The medic bent forward and stripped back Mrs. No-vato’s white pleated skirt. From the knees upward, her thighs were pale blue, and they were as rigid and hard as marble. Her pubic hair was frosted white, and her lower stomach was solid but, worst of all, her vagina had been frozen so that it gaped obscenely wide, revealing blue-ribbed flesh inside.
Mrs. Novato’s body, from the thighs to the breasts, had been subjected to such intense cold that it was totally solidified.
Captain Myers, horrified, couldn’t resist touching her again, to feel how flesh that should have been soft and yielding had turned into something as cold and smooth as a stone pillar.
He stood up, and then he said in a dry, shaken voice,” “We’re going to treat this as homicide. I want you to get this body down to the autopsy people and I want you to tell them that they have to find out how this was done if it takes them all night and all day and all the next night. You got that?”
“Yes, sir.”
A little distance away, ignored by the sergeant who was supposed to be escorting them back to their pickup, Harry and Neil and Singing Rock watched the revelation of what had happened to Mrs. Novato in silence.
Then Neil turned away, and whispered, “My God. Oh, my God.”
Harry said softly, “How did that happen, Singing Rock?”
Singing Rock watched another medic arrive with a stretcher, and cover Mrs.

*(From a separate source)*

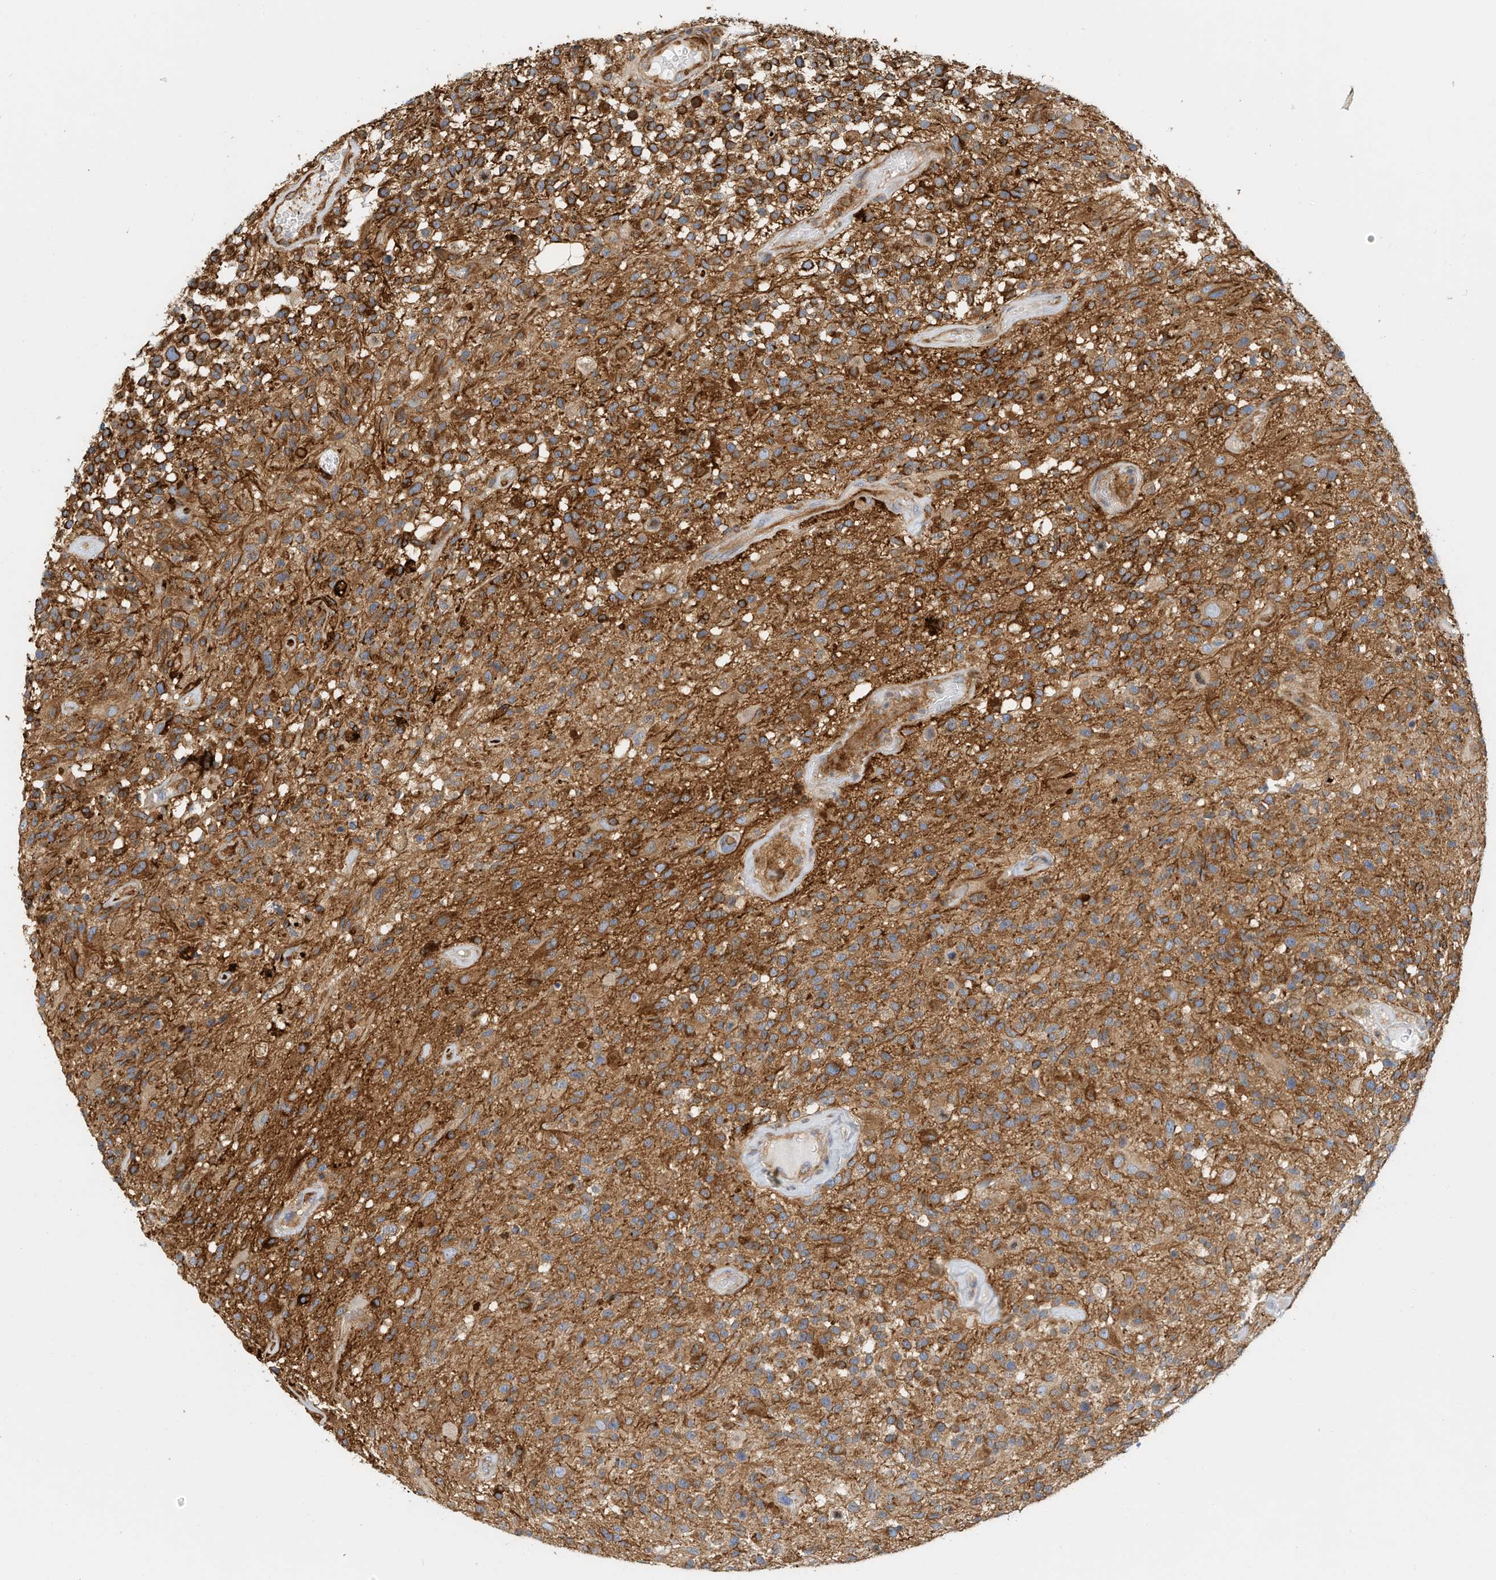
{"staining": {"intensity": "strong", "quantity": "25%-75%", "location": "cytoplasmic/membranous"}, "tissue": "glioma", "cell_type": "Tumor cells", "image_type": "cancer", "snomed": [{"axis": "morphology", "description": "Glioma, malignant, High grade"}, {"axis": "morphology", "description": "Glioblastoma, NOS"}, {"axis": "topography", "description": "Brain"}], "caption": "Protein expression analysis of glioma demonstrates strong cytoplasmic/membranous positivity in approximately 25%-75% of tumor cells.", "gene": "MICAL1", "patient": {"sex": "male", "age": 60}}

Novato’s body with a red blanket
“They gave her to Sak,” he said. “The ancient keeper of the gateway. That smoky demon you saw in Mr. Sap-erstein’s photographs. I suppose a human woman was one of the rewards he wanted. He raped her, as you probably saw. The only difference between that and any other rape was that she would have suffered incredible mental horrors while it was happening, and the gaseous form of Sak is probably three thousand degrees below freezing.”